The event will serve as a platform to exchange information on biocultural innovations, identify critical institutional and technical gaps, and explore the role that mountain indigenous peoples' spiritual traditions should play in the development of culturally appropriate responses to climate change.

"The dominant culture is increasingly soulless and fractured and has forgotten that Mother Earth, our Pacha Mama, also has a soul," says Lino Mamani, traditional curator of the Potato Park gene bank. "It saddens me to see that the soul of our Pacha Mama is no longer part of the collective consciousness of this modern world, even though it is so clear that it is the root of everything that nurtures our life".

This indigenous dialogue will be the first step inpromoting Indigenous Biocultural Heritage Territories like the Potato Park in other regions of the world, for food security in the face of climate change. The Potato Park's collective governance system, tools and methods will be discussed, and a similar park will be established by Naxi farmers in an area of rich landrace diversity in Yunnan, China.

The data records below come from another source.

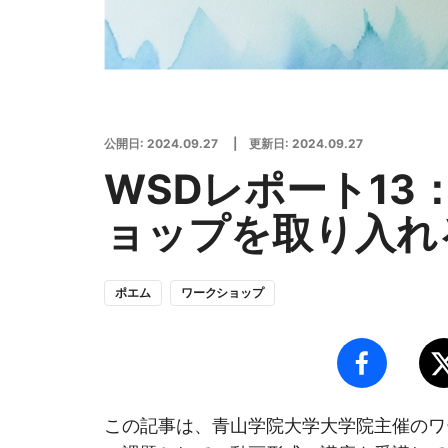
公開日:
2024.09.27
| 更新日:
2024.09.27
WSDレポート13
ョップを取り入れ
ポエム
ワークショップ
この記事は、青山学院大学大学院主催のワ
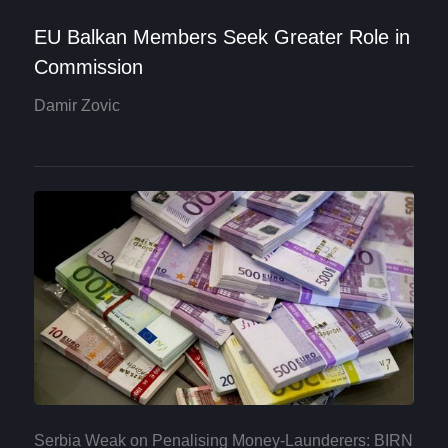
EU Balkan Members Seek Greater Role in
Commission
Damir Zovic
Serbia Weak on Penalising Money-Launderers: BIRN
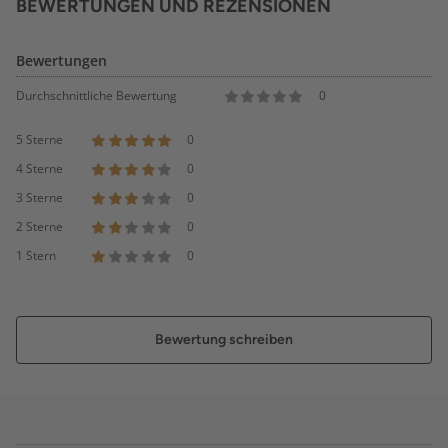
BEWERTUNGEN UND REZENSIONEN
Bewertungen
Durchschnittliche Bewertung
0
5 Sterne
0
4 Sterne
0
3 Sterne
0
2 Sterne
0
1 Stern
0
Bewertung schreiben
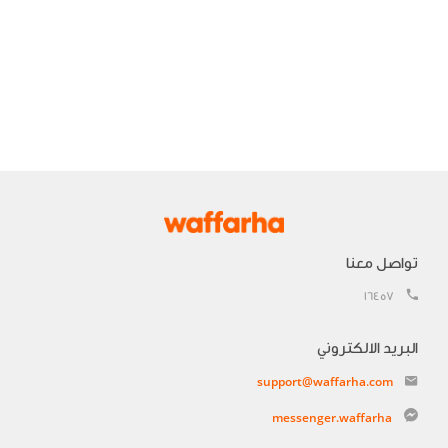
تواصل معنا
16457
البريد الالكتروني
support@waffarha.com
messenger.waffarha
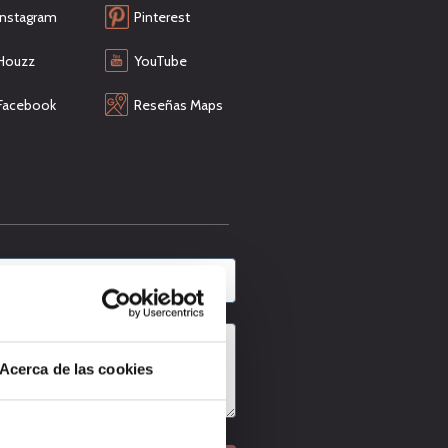
Instagram
Pinterest
Houzz
YouTube
Facebook
Reseñas Maps
Acerca de las cookies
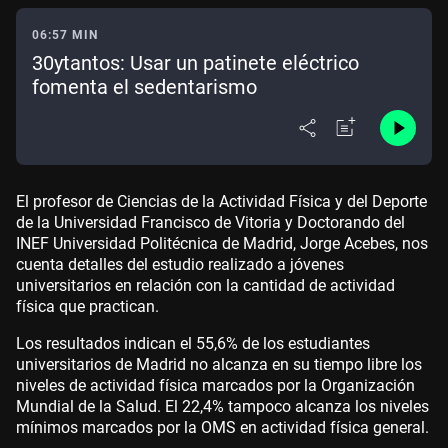
06:57 MIN
30ytantos: Usar un patinete eléctrico
fomenta el sedentarismo
El profesor de Ciencias de la Actividad Física y del Deporte
de la Universidad Francisco de Vitoria y Doctorando del
INEF Universidad Politécnica de Madrid, Jorge Acebes, nos
cuenta detalles del estudio realizado a jóvenes
universitarios en relación con la cantidad de actividad
física que practican.
Los resultados indican el 55,6% de los estudiantes
universitarios de Madrid no alcanza en su tiempo libre los
niveles de actividad física marcados por la Organización
Mundial de la Salud. El 22,4% tampoco alcanza los niveles
mínimos marcados por la OMS en actividad física general.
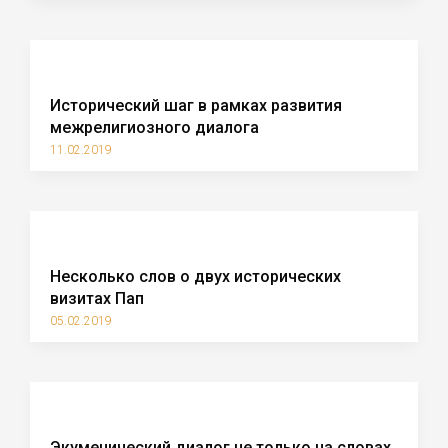
Исторический шаг в рамках развития
межрелигиозного диалога
11.02.2019
Несколько слов о двух исторических
визитах Пап
05.02.2019
Экуменический диалог не только на словах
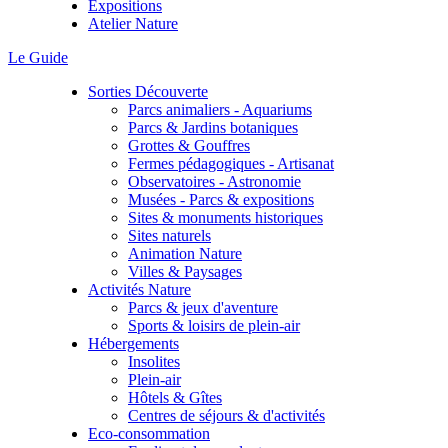
Expositions
Atelier Nature
Le Guide
Sorties Découverte
Parcs animaliers - Aquariums
Parcs & Jardins botaniques
Grottes & Gouffres
Fermes pédagogiques - Artisanat
Observatoires - Astronomie
Musées - Parcs & expositions
Sites & monuments historiques
Sites naturels
Animation Nature
Villes & Paysages
Activités Nature
Parcs & jeux d'aventure
Sports & loisirs de plein-air
Hébergements
Insolites
Plein-air
Hôtels & Gîtes
Centres de séjours & d'activités
Eco-consommation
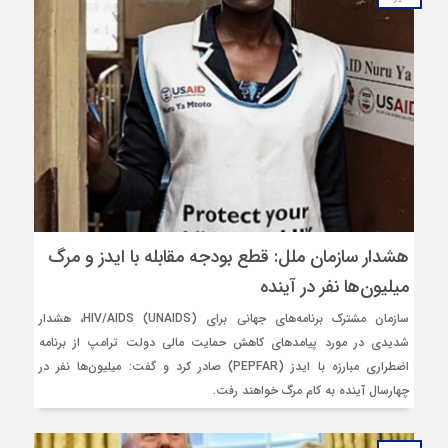
هشدار سازمان ملل: قطع بودجه مقابله با ایدز و مرگ
میلیون‌ها نفر در آینده
سازمان مشترک برنامه‌های جهانی برای HIV/AIDS (UNAIDS)، هشدار
شدیدی در مورد پیامدهای کاهش حمایت مالی دولت ترامپ از برنامه
اضطراری مبارزه با ایدز (PEPFAR) صادر کرد و گفت: میلیون‌ها نفر در
چهارسال آینده به کام مرگ خواهند رفت.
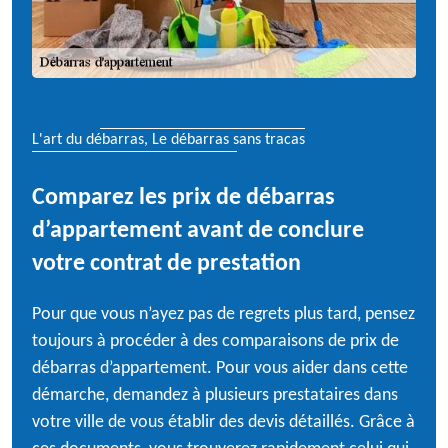
L'art du débarras, Le débarras sans tracas
Comparez les prix de débarras
d’appartement avant de conclure
votre contrat de prestation
Pour que vous n’ayez pas de regrets plus tard, pensez
toujours à procéder à des comparaisons de prix de
débarras d’appartement. Pour vous aider dans cette
démarche, demandez à plusieurs prestataires dans
votre ville de vous établir des devis détaillés. Grâce à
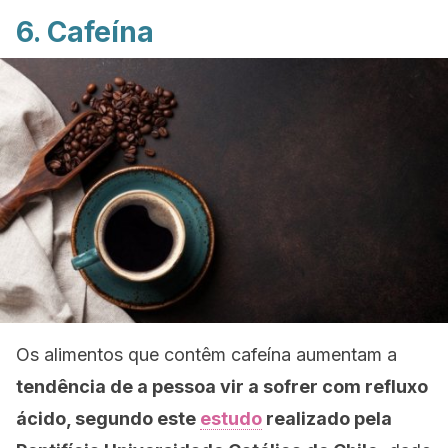
6. Cafeína
Os alimentos que contêm cafeína aumentam a
tendência de a pessoa vir a sofrer com refluxo
ácido, segundo este
estudo
realizado pela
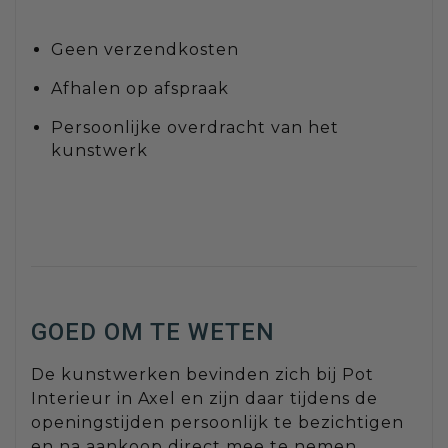
Geen verzendkosten
Afhalen op afspraak
Persoonlijke overdracht van het
kunstwerk
GOED OM TE WETEN
De kunstwerken bevinden zich bij Pot
Interieur in Axel en zijn daar tijdens de
openingstijden persoonlijk te bezichtigen
en na aankoop direct mee te nemen.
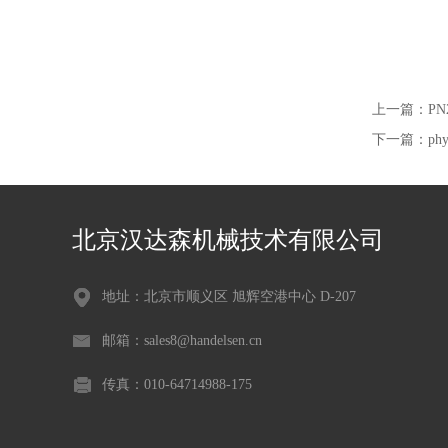
上一篇：
PN
下一篇：
ph
北京汉达森机械技术有限公司
地址：北京市顺义区 旭辉空港中心 D-207
邮箱：sales8@handelsen.cn
传真：010-64714988-175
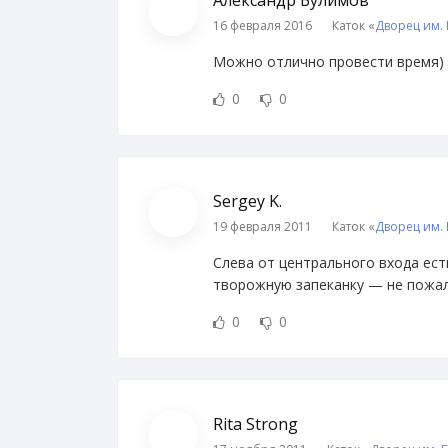
Александр Булимов
16 февраля 2016
Каток «
Дворец им.
Можно отлично провести время)
0
0
Sergey K.
19 февраля 2011
Каток «
Дворец им.
Слева от центрального входа ес
творожную запеканку — не пожал
0
0
Rita Strong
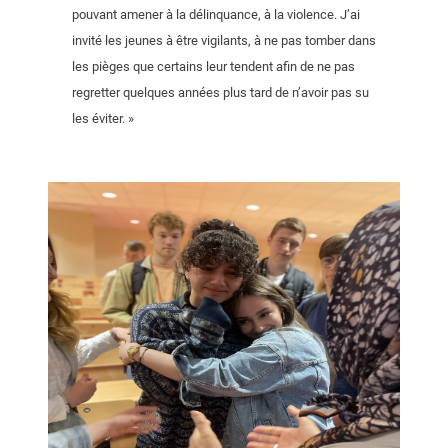
pouvant amener à la délinquance, à la violence. J’ai
invité les jeunes à être vigilants, à ne pas tomber dans
les pièges que certains leur tendent afin de ne pas
regretter quelques années plus tard de n’avoir pas su
les éviter. »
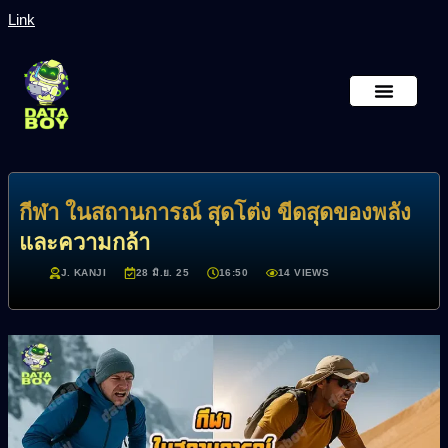
Link
หน้าหลัก
เกี่ยวกับเรา
กีฬา ในสถานการณ์ สุดโต่ง ขีดสุดของพลัง
และความกล้า
J. KANJI
28 มิ.ย. 25
16:50
14 VIEWS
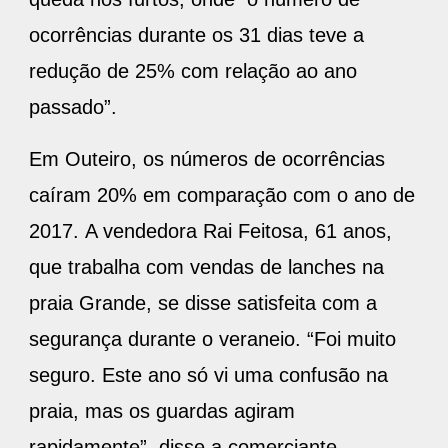
ocorrências durante os 31 dias teve a
redução de 25% com relação ao ano
passado”.
Em Outeiro, os números de ocorrências
caíram 20% em comparação com o ano de
2017. A vendedora Rai Feitosa, 61 anos,
que trabalha com vendas de lanches na
praia Grande, se disse satisfeita com a
segurança durante o veraneio. “Foi muito
seguro. Este ano só vi uma confusão na
praia, mas os guardas agiram
rapidamente”, disse a comerciante.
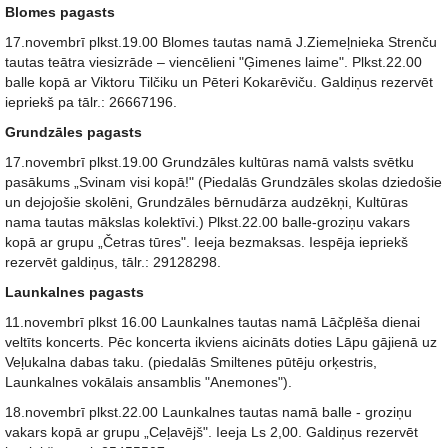
Blomes pagasts
17.novembrī plkst.19.00 Blomes tautas namā J.Ziemeļnieka Strenču
tautas teātra viesizrāde – viencēlieni "Ģimenes laime". Plkst.22.00
balle kopā ar Viktoru Tilčiku un Pēteri Kokarēviču. Galdiņus rezervēt
iepriekš pa tālr.: 26667196.
Grundzāles pagasts
17.novembrī plkst.19.00 Grundzāles kultūras namā valsts svētku
pasākums „Svinam visi kopā!" (Piedalās Grundzāles skolas dziedošie
un dejojošie skolēni, Grundzāles bērnudārza audzēkņi, Kultūras
nama tautas mākslas kolektīvi.) Plkst.22.00 balle-groziņu vakars
kopā ar grupu „Četras tūres". Ieeja bezmaksas. Iespēja iepriekš
rezervēt galdiņus, tālr.: 29128298.
Launkalnes pagasts
11.novembrī plkst 16.00 Launkalnes tautas namā Lāčplēša dienai
veltīts koncerts. Pēc koncerta ikviens aicināts doties Lāpu gājienā uz
Veļukalna dabas taku. (piedalās Smiltenes pūtēju orķestris,
Launkalnes vokālais ansamblis "Anemones").
18.novembrī plkst.22.00 Launkalnes tautas namā balle - groziņu
vakars kopā ar grupu „Ceļavējš". Ieeja Ls 2,00. Galdiņus rezervēt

The dialogue will provide a space for otherwise marginalized peoples to reflect on their situation and to understand how traditional knowledge and practices associated with their seeds, food and farming systems can help find responses to climate change. It is part of the Mountain Communities Initiative, which will bring together 14 indigenous communities from 10 countries to a meeting in Bhutan in late May to discuss the impact of climate change on traditional food and agricultural systems.

Other issues to be discussed are how best to participate in the development of innovations for resilient agricultural systems, facilitate an ongoing community-to-community exchange of information and innovations, implement effective adaptation strategies, and increase indigenous peoples' capacity to participate in the upcoming meeting of the United Nations Framework Convention on Climate Change in Lima, Peru at the end of this year.